*Selected text*
"""

Crowdfunding Update- SEC Adopts New Rules for Investments under Reg A+

Crowdfunding is going to continue to explode in the near future. On March 25, 2015, the SEC adopted new rules to implement the provisions of the JOBS Act and Regulation A surrounding raising capital up to $50 million by smaller companies and, most likely, raise that money online on their websites or through social media. (The rules don’t go into effect until 60 days after they are published in the Federal Register and here is a copy of the rules and the SEC Press Release).  The new changes have been called “Regulation A+” and hailed by many as significant improvements in giving smaller companies more access to capital.

There are requirements for certain disclosures and filings with the SEC as well as registration of the websites with the SEC as funding portals like a securities “broker-dealer.”  There are also tiers for the companies that depend upon factors like the amount of money raised and state what the requirements will be for each tier.  The end result is that you are going to see much more investment opportunities on the internet and social media geared towards everyday consumers without the requirement that they be classified by higher wealth or income as “accredited investors”, so caveat emptor and let the buyer beware!

"""

*Brief*
In the crowdfunding update, how soon after publication in the Federal Register do the new SEC rules take effect?

*Provided data*
"""

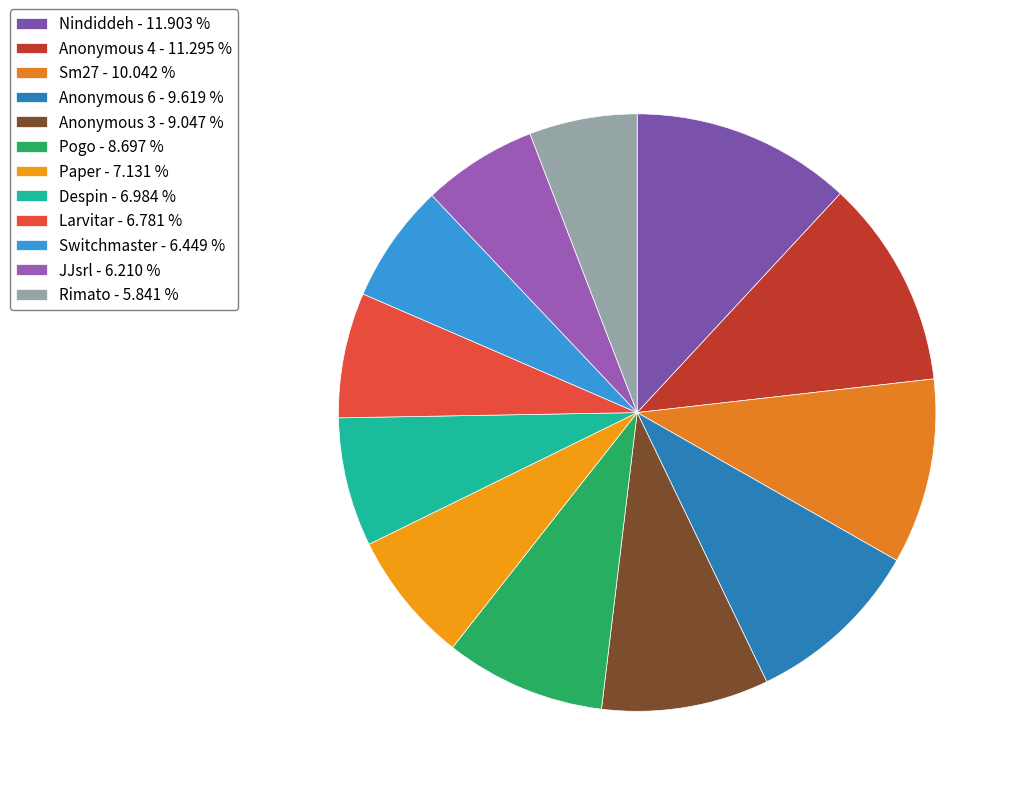

The Switchmaster slice represents 15% of the pie. True or false?

False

"""

*Written answer*
60 days after they are published in the Federal Register.